Vanilla Google:
"woman" | "man" | ratio "woman"/"man" | |
---|---|---|---|
"birdlike" | 16, 100 | 2, 990 | 5.38 |
"bird-like" | 74,400 | 272,000 | 0.27 |
Google Books:
"woman" | "man" | ratio "woman"/"man" | |
---|---|---|---|
"birdlike" | 1, 520 | 606 | 2.5 |
"bird-like" | 633 | 490 | 1.29 |
This probably tells us more about Google than about the correlation of gender and the term "birdlike." The hyphen makes a big difference in the search. This particular search also doesn't catch instances like "her movements were quick and birdlike."
I often think it would be interesting to do some small bit of real text-mining, just to have a global look at a corpus, but it's always incidental to the argument, so I never follow up.
The appeal of text-mining, which I think is actually magnified in the Google search, is that it's a kind of automatic writing, in which the body of the text (corpus) is made to give up its latent spirit. That the Google algorithm is unknown except insofar as it is known to maximize ad revenue does not diminish this appeal, the temptation to present Google hits as data. Since so much of our daily information is filtered through the Google algorithm anyway, it serves as a sort of corporate unconscious, whose essence is perhaps more compelling than truth.
The appeal of the Google search in lieu of text-mining is formalized in toys like Googlefight, which simply runs two Google searches at once and visualizes the results:
(Source.) |
The bar graph calls on a visual form designed to represent meaningful data; although of course such forms are routinely abused (I particularly enjoy April Winchell's pie charts), the form still invites one to seriously compare the numbers. Yet the tongue-in-cheek cheesy stick-figure animation acknowledges the unseriousness of the Google fight. A Google fight is only good for settling a certain kind of argument, the confrontational flame-war variety that isn't particularly invested in actually solving a problem, not a debate but a "FIGHT." (I tried to get a screen shot of the "FIGHT" title, but I'm just not that quick on the draw, apparently.)
Yet for all that, toys like Google Fight are amusing (try Foucault versus Habermas!) and a little beguiling. I don't have time to prepare a corpus and an algorithm, but I do have three seconds to do a Google search, or make a Wordle.
Word cloud for Beatrice Forbes-Robertson Hale's The Nest-Builder (1916). |
Such tools get you somewhere; they just don't get you far. It's interesting ("merely" interesting?) that the above word cloud says nothing about birds or nests, and that some of the most prominent words are "know" and "time." But of course not all words are weighted equally in a novel, and it matters that the chapters are titled "Mate-Song," "Mated," "The Nestling," "Wings," etc.--that indeed the whole marriage plot is structured around a bird allegory that disappears in the word cloud. And this may be another reason it's so appealing to let a simple Google search stand in for data, even when its unreliability is universally acknowledged.
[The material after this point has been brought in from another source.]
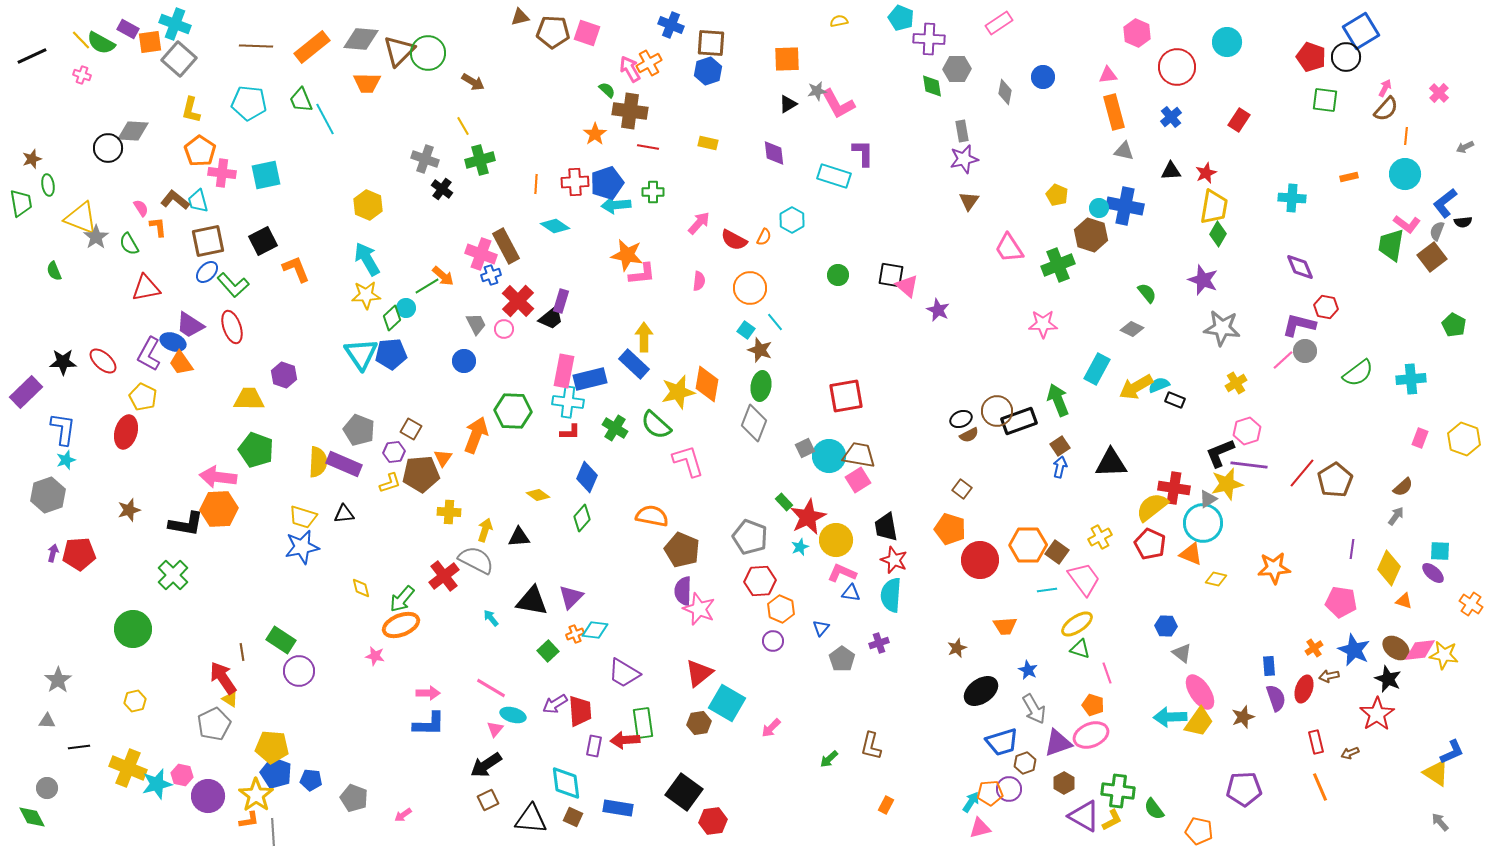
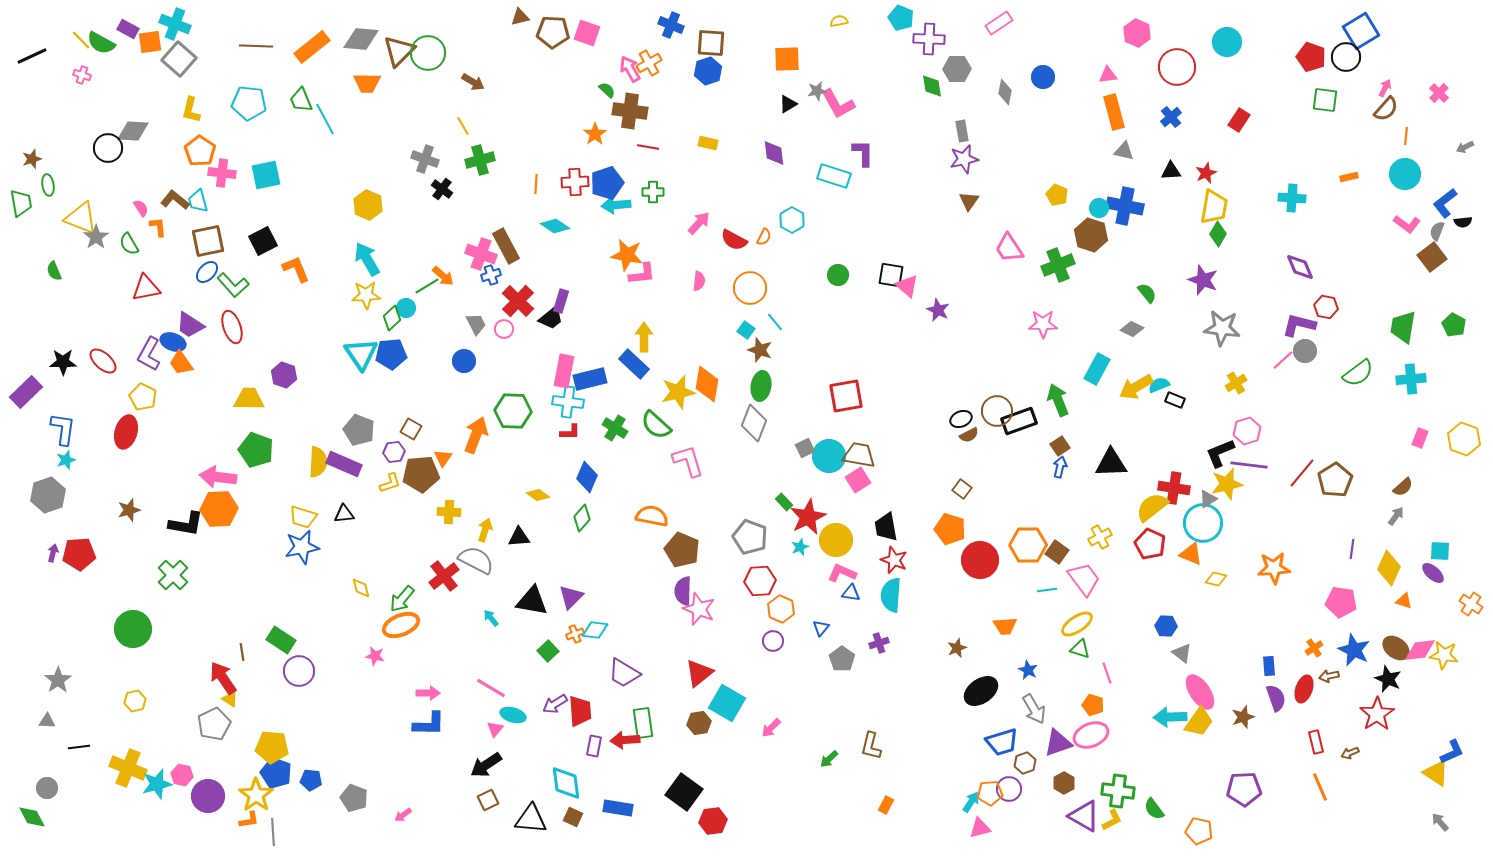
green trapezoid at (1391, 245): moved 12 px right, 82 px down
It gets you somewhere but it doesn't get you far, and in the end this is true of most text-mining, too. In the end we're fascinated by automatic writing, the possibility of forcing the body to secrete a hidden spirit, but we're also agnostic about spirit tout court. A highly sophisticated search with a known margin of error probes an ontological terrain that's suspiciously similar to the corporate unconscious, which we're tempted to say is all phony advertising anyway--or it isn't--one or the other.